Omnium Gatherum

Jacob Akey, Crier Staff

The peculiar place of the Holocaust in contemporary discourse should not be tampered with. In recent days two public figures have gotten themselves into hot water by trying to utilize the mass killing of European Jews by Nazi Germany to make a point. First, Robert F Kennedy Jr claimed that vaccine mandates were worse than the situation of European Jewish populations in Hitler’s Germany. His speech was broadly rebuked across the political spectrum. Days later, talk-show host Whoopi Goldberg maintained that the Holocaust was not about race. Instead, she claimed, it was demonstrative of “man’s inhumanity towards man”. Her argument is incorrect on two counts. For one, the Holocaust was very explicitly a matter of race and racism. The Nazis sought to exterminate the Jewish people because they viewed them as a separate and undesirable race. Secondly, framing the Holocaust as a common issue of inhumanity robs the event of its moral significance. Man has always been, and may always be, unkind. To avoid repeating an event like the Holocaust, we must keep it separate. The way we discuss an event can be a final cumber to prevent its repetition. As atonement for trying to destroy this linguistic shield, Goldberg was widely criticized and suspended from “The View” for two weeks. The societal rebuke of Whoopi Goldberg and RFK Jr is an essential reminder that the Holocaust ought not to be heedlessly used as a rhetorical tool.

Dave is back (and deli with it)! An issue of grave concern for us Anselmians was the state of our dining service after it was taken over by AVI. We saw quality fall throughout the Fall semester as operating hours and selections were cut. Chronic understaffing forced employees to work hours that are unacceptable in 21st century America. Things were bleak.

It is now apparent that something has changed. AVI is still in charge, but food quality has dramatically improved.More stations are consistently available in Davison Hall. Most exciting is the return of the deli station from its semester-long hiatus. While it is unwise to look a gift-horse in the mouth, I must ask, why has dining services improved so much? At an AVI-led town hall event last semester, our Resident Director, Esther Reed, blamed any deficiencies on a tight labor market and ongoing supply chain issues. Have these issues disappeared? National data seemingly points towards a no. Is it possible that last semester’s hiccups resulted from a rough transition to AVI management rather than greater market forces? Whatever the reason, I’m happy that the deli is back.

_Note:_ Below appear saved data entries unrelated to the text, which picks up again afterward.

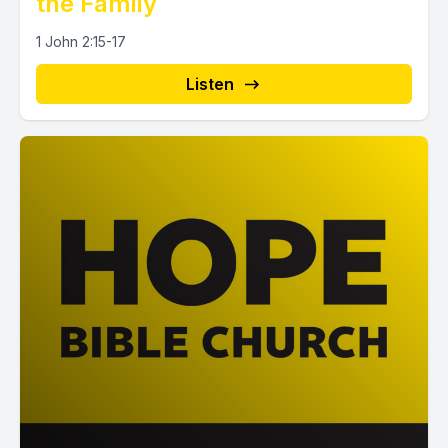
the Family
1 John 2:15-17
Listen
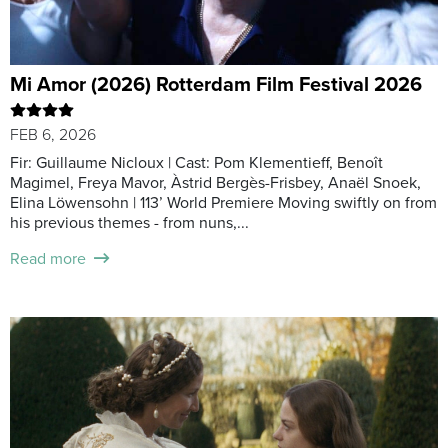
Mi Amor (2026) Rotterdam Film Festival 2026
FEB 6, 2026
Fir: Guillaume Nicloux | Cast: Pom Klementieff, Benoît
Magimel, Freya Mavor, Àstrid Bergès-Frisbey, Anaël Snoek,
Elina Löwensohn | 113’ World Premiere Moving swiftly on from
his previous themes - from nuns,...
Read more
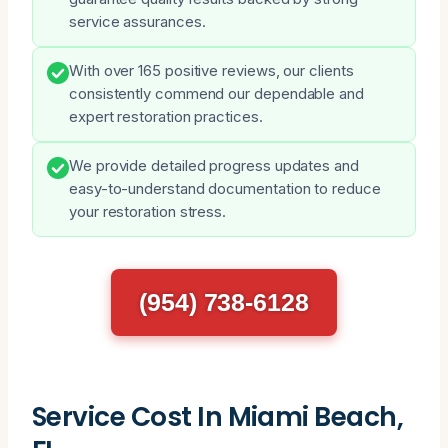
service assurances.
With over 165 positive reviews, our clients
consistently commend our dependable and
expert restoration practices.
We provide detailed progress updates and
easy-to-understand documentation to reduce
your restoration stress.
(954) 738-6128
Service Cost In Miami Beach,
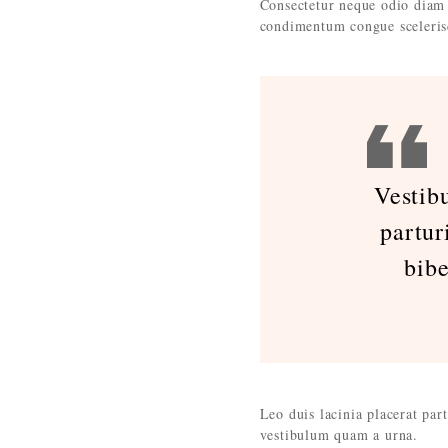
Consectetur neque odio diam 
condimentum congue sceleris
Vestib
partur
bib
Leo duis lacinia placerat par
vestibulum quam a urna.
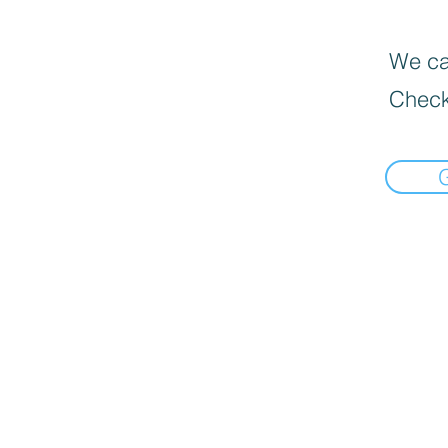
We can
Check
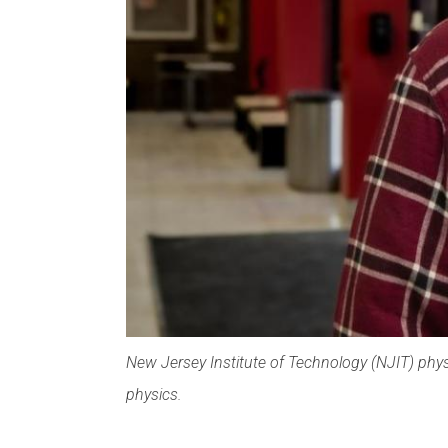
New Jersey Institute of Technology (NJIT) phys
physics.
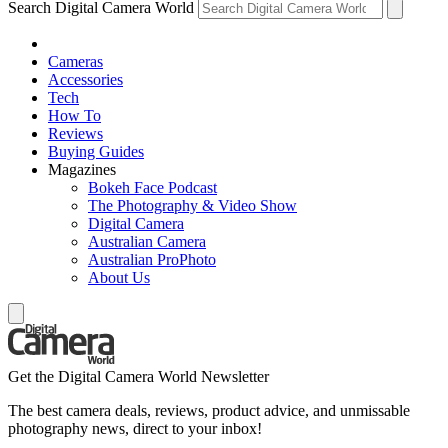
Search Digital Camera World
Cameras
Accessories
Tech
How To
Reviews
Buying Guides
Magazines
Bokeh Face Podcast
The Photography & Video Show
Digital Camera
Australian Camera
Australian ProPhoto
About Us
Get the Digital Camera World Newsletter
The best camera deals, reviews, product advice, and unmissable
photography news, direct to your inbox!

Kangaroos are soft. I’d always expected them to have a coarse coat similar to that of a horse. This misconception was cleared up recently during the Exotic Animals event at the Student Center. The kangaroo’s name was Naomi.

Will Russia invade Ukraine? It’s a question I have been asked and have myself asked many times over the past few months. I, of course, do not know. My best guess is that we won’t see an attempt at full annexation. The costs are too high, and the outcome of such an invasion is too unpredictable. Even if Russia could destroy Ukraine’s military and prevent outside intervention, Russia cannot financially sustain an occupation of a hostile Ukraine. Wars are cripplingly expensive, and Russia grows poorer by the day. A process of further dismemberment and the creation of client states is also unlikely. As a consequence of Russian hostility, the annexation of Ukrainian Crimea, and the insurgency in Donbas, Ukrainians are ever more nationalistic. The omnipresent threat to their East has made them treasure their sovereignty. They would not surrender it without a fight.

That does not mean peace is inevitable. Russia cannot afford to be perceived as having backed down, otherwise it will lose leverage in future confrontations. How can Putin menace the Baltics if he’s proven impotent? Instead of a large-scale invasion, there will likely be what President Biden so ineloquently approved, a minor incursion. Tanks may not cross the Dnieper, but Russian hackers will assault Ukrainian energy and financial infrastructure. Separatists may engage in terrorist attacks, and the Russian air force will make mockery of Ukrainian airspace. In the end, however, borders will not move. That’s my prediction.